6.5 | / 10 |
Users | 3.2 | |
Reviewer | 4.0 | |
Overall | 3.4 |
John Halder is a 'good' and decent individual with family problems: a neurotic wife, two demanding children and a mother suffering from senile dementia. A literary professor, Halder explores his personal circumstances in a novel advocating compassionate euthanasia. When the book is unexpectedly enlisted by powerful political figures in support of government propaganda, Halder finds his career rising in an optimistic current of nationalism and prosperity. Seemingly inconsequential decisions lead to choices, which lead to more choices... with eventually devastating effect.
Starring: Viggo Mortensen, Jason Isaacs, Jodie Whittaker, Steven Mackintosh, Mark StrongDrama | 100% |
Video codec: MPEG-4 AVC
Video resolution: 1080p
Aspect ratio: 2.34:1
Original aspect ratio: 2.39:1
English: DTS-HD Master Audio 5.1 (48kHz, 24-bit)
English: Dolby Digital 5.1 (448 kbps)
English SDH, Spanish
50GB Blu-ray Disc
Single disc (1 BD)
Region free
Movie | 4.0 | |
Video | 3.0 | |
Audio | 4.0 | |
Extras | 2.5 | |
Overall | 4.0 |
It can be an unsettling experience watching a hulking male actor who normally bristles with machismo take on an introspective, quieter role. A good example comes from forty years or so ago, when Robert Mitchum confounded the critics with his turn in the still largely underappreciated David Lean film Ryan’s Daughter. This rough and tumble actor, known as much for his off screen shenanigans as his dashing screen persona played an impotent Irish teacher seduced by one of his former students. The annals of film may not be exactly full of similar attempts by performers to defy their own typecasting, but certainly once the studio system had died down and actors became at least a little more in charge of their own destinies, it became more typical to see them stretch out and try, in the inimitable words of Monty Python’s Flying Circus, something completely different. That same unease at seeing a star more usually associated with action adventure, even mythically infused, roles take on a fumbling, insecure portrayal is front and center in Good, a largely riveting drama which posits Viggo Mortensen as a literature professor swept up in the madness of Nazi Germany. In fact it’s at least passingly interesting that both Mitchum and Mortensen play teachers who are led astray. If in Mitchum’s character’s case, it’s a case of unrequited love with no major consequences (for him, anyway) other than a broken heart, in Mortensen’s character’s case, it’s a situation of being slowly seduced by a sociopolitical madness which led to some of the greatest horrors mankind has ever known. Of course, Mortensen’s John Halder is meant to stand for the German people as a whole, individuals who slowly and ineluctably were drawn into the insanity of Hitler and his regime, leaving their morality and their souls in the dust of Nazi atrocities.

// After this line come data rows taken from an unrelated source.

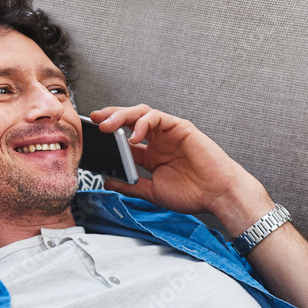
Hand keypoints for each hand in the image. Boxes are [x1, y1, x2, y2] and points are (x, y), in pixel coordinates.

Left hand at [89, 105, 272, 234]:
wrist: (217, 194)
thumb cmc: (192, 194)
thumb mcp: (152, 192)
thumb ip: (130, 185)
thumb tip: (107, 180)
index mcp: (152, 155)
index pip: (124, 139)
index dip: (107, 137)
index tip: (90, 138)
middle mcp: (159, 141)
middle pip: (129, 121)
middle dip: (110, 119)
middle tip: (94, 123)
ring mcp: (169, 132)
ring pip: (140, 113)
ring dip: (121, 116)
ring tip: (107, 125)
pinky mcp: (180, 127)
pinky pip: (156, 117)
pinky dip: (142, 123)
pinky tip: (134, 136)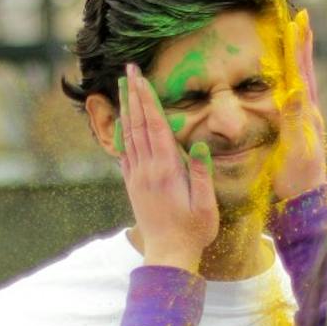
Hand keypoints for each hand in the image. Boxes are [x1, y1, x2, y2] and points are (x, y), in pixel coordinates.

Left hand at [119, 62, 218, 271]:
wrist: (168, 254)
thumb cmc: (193, 231)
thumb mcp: (206, 205)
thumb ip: (202, 175)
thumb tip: (201, 146)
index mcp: (167, 170)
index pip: (155, 126)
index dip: (147, 99)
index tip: (141, 78)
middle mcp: (147, 170)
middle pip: (138, 124)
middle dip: (133, 95)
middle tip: (128, 70)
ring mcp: (137, 177)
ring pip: (128, 135)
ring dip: (125, 109)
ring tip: (122, 88)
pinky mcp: (133, 185)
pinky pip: (124, 153)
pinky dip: (121, 133)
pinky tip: (120, 122)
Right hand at [271, 9, 326, 200]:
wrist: (304, 206)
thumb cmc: (298, 181)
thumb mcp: (295, 150)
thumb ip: (295, 120)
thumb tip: (296, 89)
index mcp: (308, 114)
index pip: (301, 72)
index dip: (298, 46)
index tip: (298, 19)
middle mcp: (309, 115)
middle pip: (305, 72)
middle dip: (302, 45)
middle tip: (301, 18)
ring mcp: (305, 124)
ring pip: (302, 82)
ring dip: (299, 60)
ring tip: (298, 40)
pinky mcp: (298, 133)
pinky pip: (296, 99)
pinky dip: (293, 81)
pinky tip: (290, 81)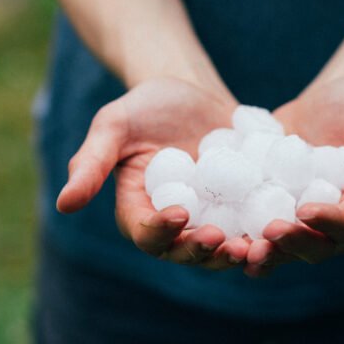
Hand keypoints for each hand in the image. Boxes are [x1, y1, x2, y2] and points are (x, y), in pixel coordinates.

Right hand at [56, 77, 250, 268]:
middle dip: (201, 251)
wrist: (190, 90)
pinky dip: (262, 235)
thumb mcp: (113, 126)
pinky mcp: (241, 209)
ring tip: (251, 246)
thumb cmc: (145, 105)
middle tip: (221, 239)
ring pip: (220, 249)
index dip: (161, 231)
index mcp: (139, 210)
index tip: (179, 213)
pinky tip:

When Norman Jewison accepted the Academy Award for Oswald Morris' cinematography on Fiddler on the Roof, he closed his speech by saying something like, "And yes, Oswald did shoot this film through a silk stocking." That same gauzy softness fills Good's AVC encoded 1080p image (in 2.34:1) with diffuse light and a rather oddly lyrical looking image, perhaps done intentionally to make an ironic statement about the horrors being depicted. That softness may put off some viewers who want pristine clarity in their hi-def releases, but there actually is decent detail here, despite the gauziness, and colors especially are often resplendent and beautifully saturated. Contrast isn't extremely well defined, another aspect of the softness issue, and so some of the darker interior scenes lack sufficient fine detail. Black levels are pretty inconsistent as well, leeching over into milky territory more than a few times.
Good is almost all small, intimate dialogue scenes, so don't expect a wealth of bombast from its lossless DTS-HD Master Audio 5.1 mix. There are several moments of really excellent, intense surround activity, notably the horrifying Kristallnacht sequence, where smashing windows, screams of terror and the flicker of flames cavort around the surround channels in a danse macabre. Fidelity here is excellent, and the many snippets of Mahler music prick at the edges of the subconcious like some bad aural nightmare. Dialogue is crisp and clear, and there's some surprising dynamic range here, with occasional, but very effective LFE (listen for the great "whoomp" when an old flash camera is used to take Halder's picture). This isn't a showy track to be sure, but it gets the job done quite well.
Aside from the theatrical trailer, two fairly long SD featurettes are included, Interviews (59:39), which feature the stars talking about the project (with interstitials describing what they're talking about, perhaps put there for release to television stations for PR), and a Behind the Scenes (29:43), which shows some sequences being filmed.
Good could have use a little more fleshing out to make its central thesis even more cogent and compelling. As it stands, it's still a thought provoking and very disturbing look at one man's descent into moral turpitude, despite his better angels knowing otherwise. Mortensen has never been better, in a completely unusual role for the actor. Recommended.